- The Washington Times - Thursday, December 11, 2003

Volkswagen is moving into a market that is unexpected, particularly for this German company. VW has always been a company that has based its reputation on basic and reliable transportation. It has served them well.

Virtually hand-assembled in a newly constructed facility called the “Transparent Factory” for its glass walls, the Phaeton enters the premium luxury sedan category.

The Volkswagen Phaeton may receive criticism from the more cynical, but after spending two days in this automobile, driving hundreds of miles through eastern Germany, I applaud VW’s effort.

The interior is luxurious, good-looking and full of amenities that make this motor car a joy to drive. Rich supple leather wraps the seats, steering wheel and adds texture to the door panels and interior trim.

Wood accents available in rich tones add warmth to the passenger compartment. Set the automatic climate control to include the dashboard vents and you will be fascinated watching the wood trim covering the dash air vents rotate upward, concealing itself in the dash. When the system senses the temperature has stabilized, the wood doors glide back into place to hide the vents.
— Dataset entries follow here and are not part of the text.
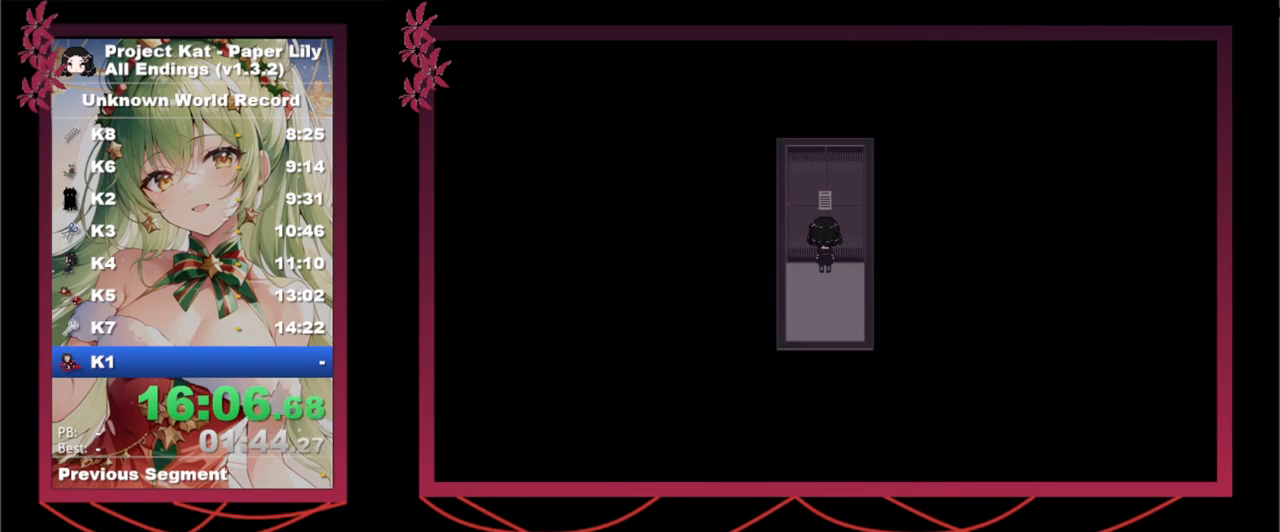
{"keys": ["down", "shift_l", "x"], "events": [[67, "down", "down"], [67, "z", "down"], [167, "z", "up"], [200, "left", "down"], [400, "left", "up"]]}
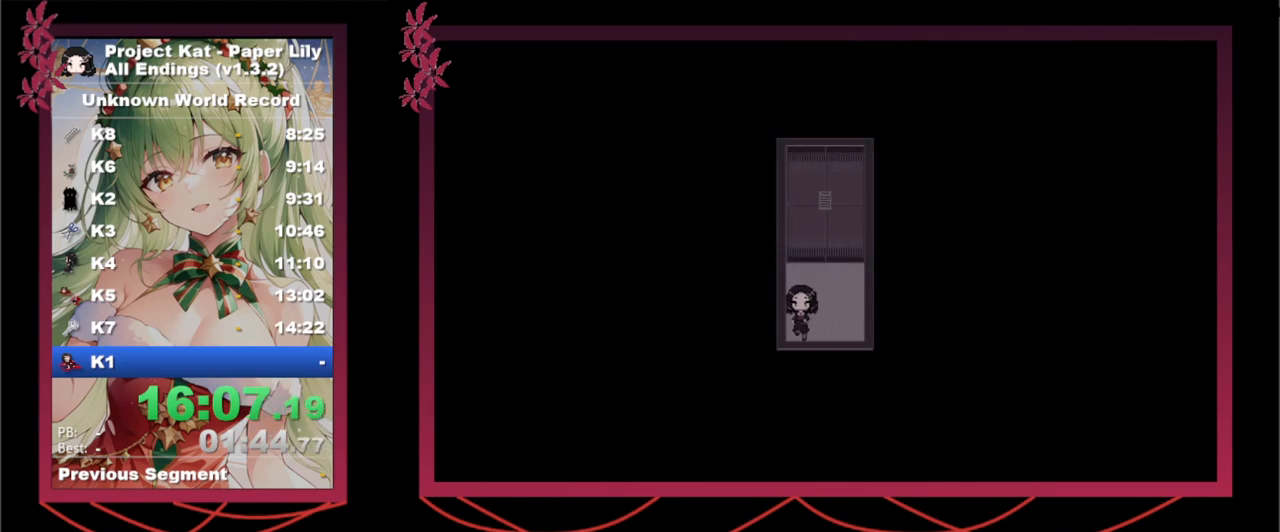
{"keys": ["down", "right", "shift_l", "x"], "events": [[83, "right", "down"], [317, "right", "up"], [367, "left", "down"], [450, "left", "up"], [450, "right", "down"]]}
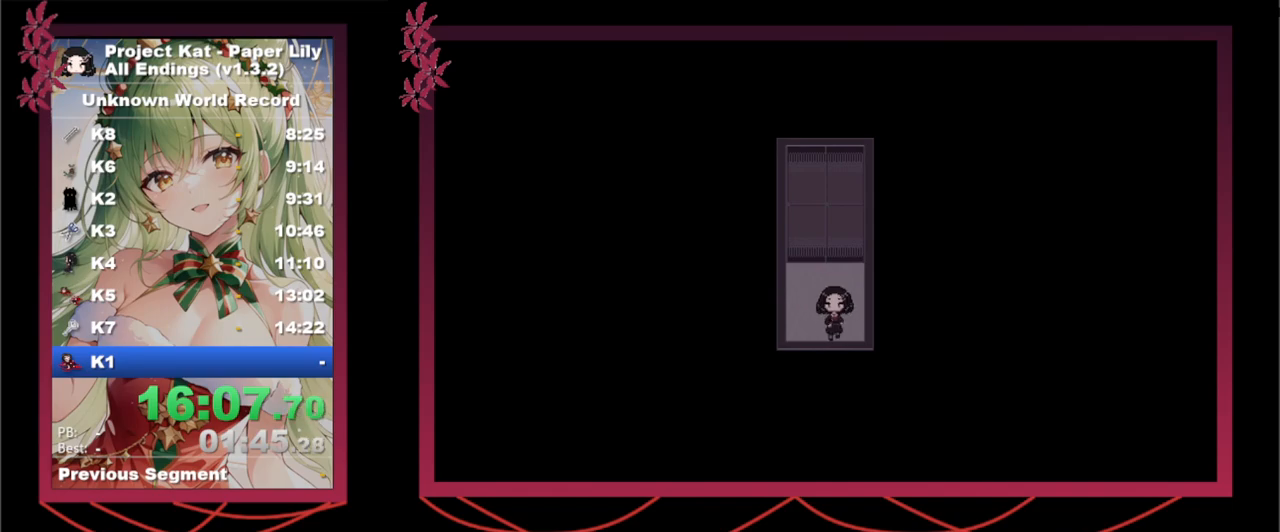
{"keys": ["down", "left", "right", "shift_l", "x"], "events": [[50, "left", "down"], [200, "right", "up"], [333, "left", "up"], [333, "right", "down"], [383, "left", "down"]]}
The 10-way power front seats include adjustable lumbar area as well as a massage mode that moves gently across your back, removing the tension of the day. The seats are also heated, as is the steering wheel. While this may seem unnecessary in the South, it is welcome where snow and cold winds are a factor.
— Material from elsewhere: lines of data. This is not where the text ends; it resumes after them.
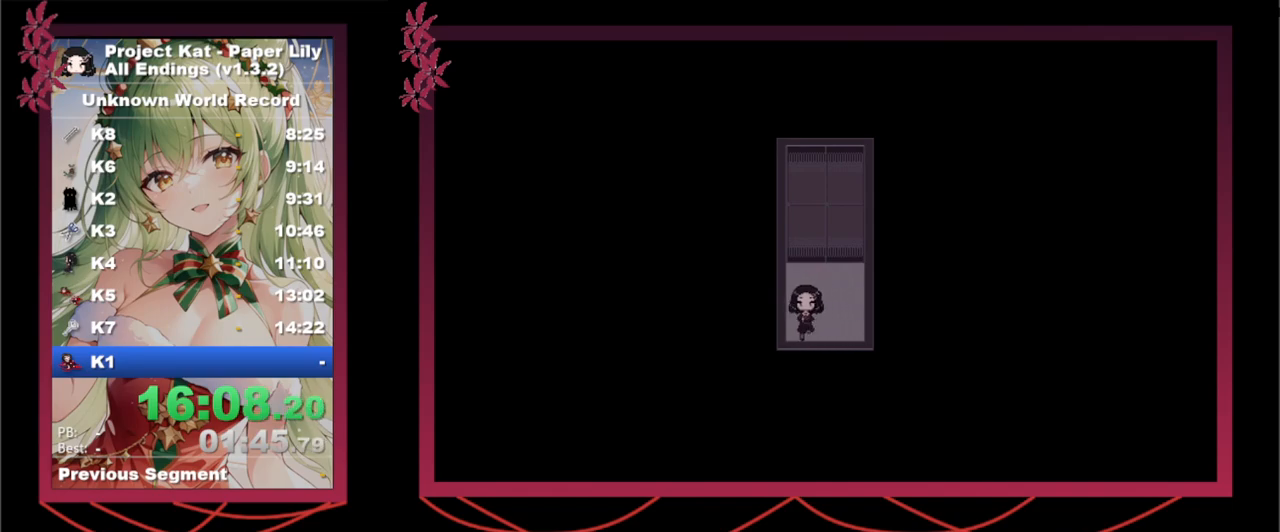
{"keys": ["down", "left", "shift_l", "x"], "events": [[33, "left", "up"], [83, "left", "down"], [117, "right", "up"], [167, "left", "up"], [167, "right", "down"], [267, "left", "down"], [267, "right", "up"], [367, "right", "down"], [417, "left", "up"], [467, "left", "down"], [500, "right", "up"]]}
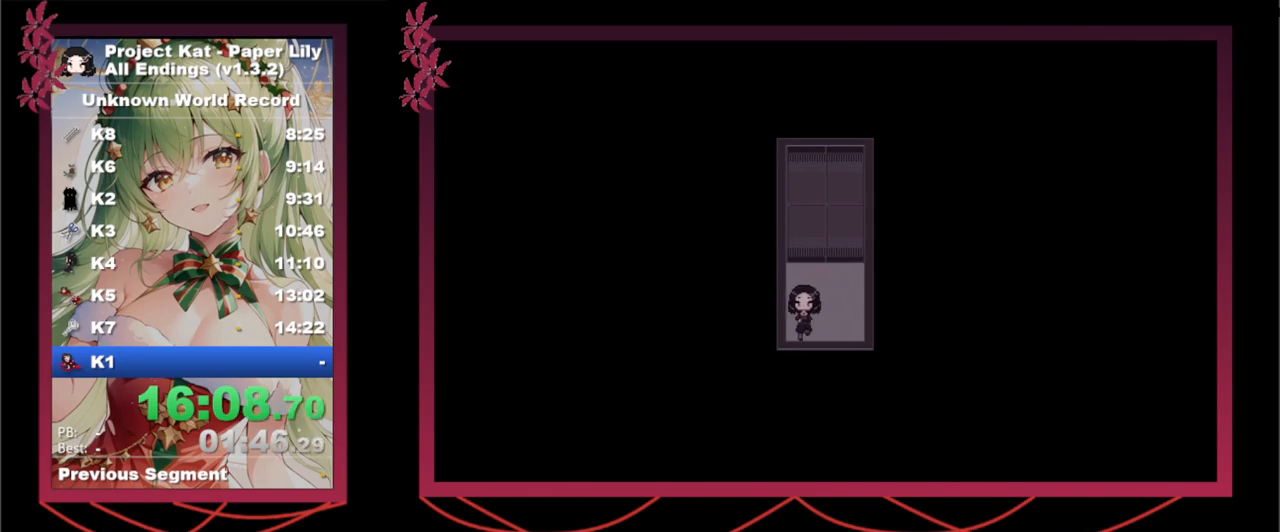
{"keys": ["down", "right", "shift_l", "x"], "events": [[50, "right", "down"], [100, "left", "up"], [150, "left", "down"], [150, "right", "up"], [300, "left", "up"], [300, "right", "down"], [333, "left", "down"], [383, "right", "up"], [467, "left", "up"], [467, "right", "down"]]}
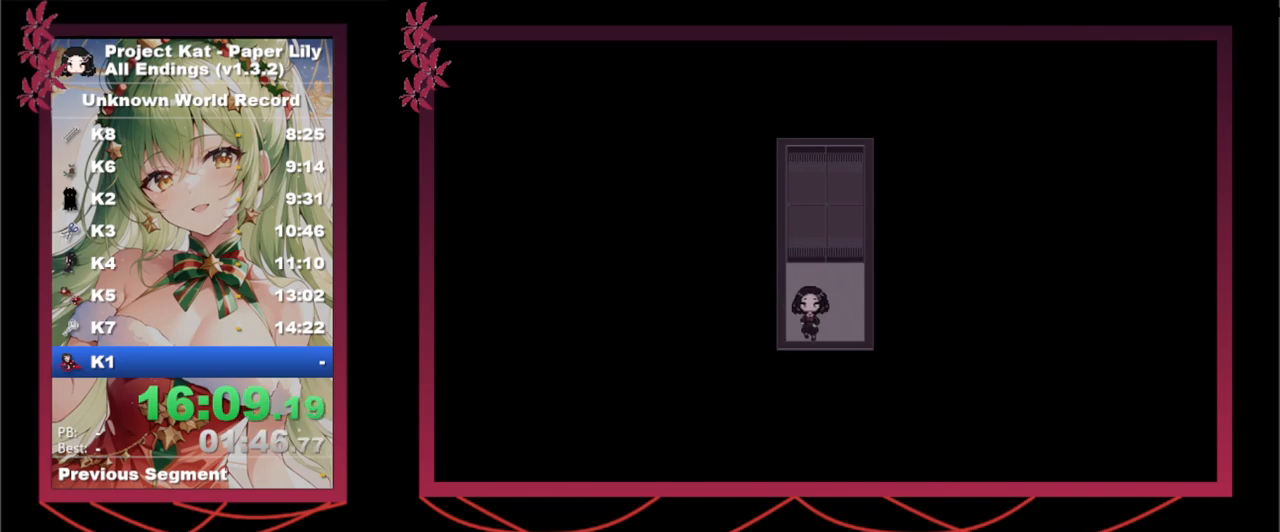
{"keys": ["left", "shift_l", "up", "x"], "events": [[67, "left", "down"], [67, "right", "up"], [167, "left", "up"], [167, "right", "down"], [200, "down", "up"], [200, "right", "up"], [250, "left", "down"], [300, "right", "down"], [300, "up", "down"], [350, "left", "up"], [400, "right", "up"], [450, "left", "down"]]}
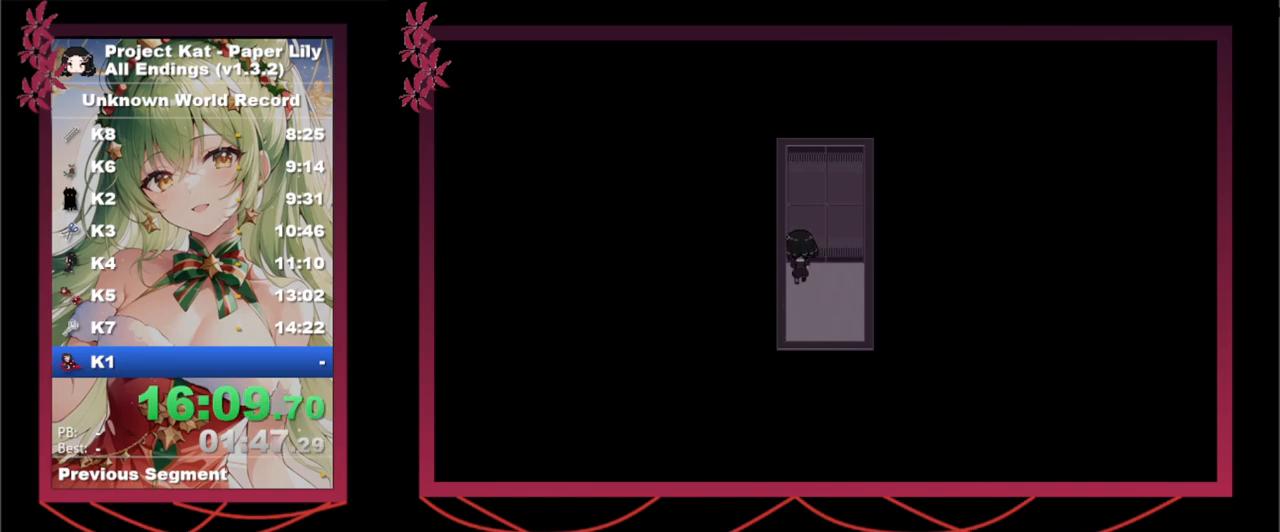
{"keys": ["down", "right", "shift_l", "x"], "events": [[33, "left", "up"], [33, "right", "down"], [83, "up", "up"], [133, "left", "down"], [133, "right", "up"], [183, "right", "down"], [183, "up", "down"], [217, "left", "up"], [267, "down", "down"], [267, "up", "up"], [317, "left", "down"], [317, "right", "up"], [367, "down", "up"], [467, "down", "down"], [467, "left", "up"], [467, "right", "down"]]}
Europe has had a short wheelbase version of the Phaeton for a year now, but we get a stretched model that adds legroom in front and rear seats.

The driving experience is as superb as you might expect from a fine German motorcar. The suspension system is engineered to near perfection, providing an incredibly comfortable ride with superior handling characteristics. The air suspension adapts to the driver’s style of motoring.

Two engine choices offer power and refinement or more power and more refinement. The “base” engine is anything but basic with 335 horsepower and 317 foot-pounds of torque pouring out of an 4.2-liter aluminum V-8.

Jumping up in power and sophistication is the 6.0-liter W-12 (a VW exclusive), which produces 420 horsepower and 406 foot-pounds of torque. The V-8 engine is coupled with a six-speed automatic transmission equipped with a sport mode and Tiptronic. Both vehicles come with Volkswagen’s 4motion all-wheel-drive system adding to in stability, control and safety.

Volkswagen’s decision to build a vehicle such as the Phaeton may be questioned, but following my experience behind the wheel I am one who likes the fact that VW has stretched its vision. If you are remotely thinking of buying a luxury car of this caliber, I strongly suggest you at least drive the Phaeton. You may be as taken by it as I was.